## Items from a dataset
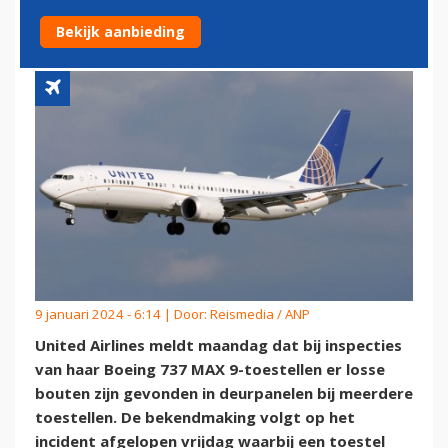
TOESTEL
Bekijk aanbieding
9 januari 2024 - 6:14 | Door:
Reismedia / ANP
United Airlines meldt maandag dat bij inspecties
van haar Boeing 737 MAX 9-toestellen er losse
bouten zijn gevonden in deurpanelen bij meerdere
toestellen. De bekendmaking volgt op het
incident afgelopen vrijdag waarbij een toestel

## Task details
The images are to be left out; every line above should be set down exactly.

## Response area
TOESTEL
Bekijk aanbieding
9 januari 2024 - 6:14 | Door:
Reismedia / ANP
United Airlines meldt maandag dat bij inspecties
van haar Boeing 737 MAX 9-toestellen er losse
bouten zijn gevonden in deurpanelen bij meerdere
toestellen. De bekendmaking volgt op het
incident afgelopen vrijdag waarbij een toestel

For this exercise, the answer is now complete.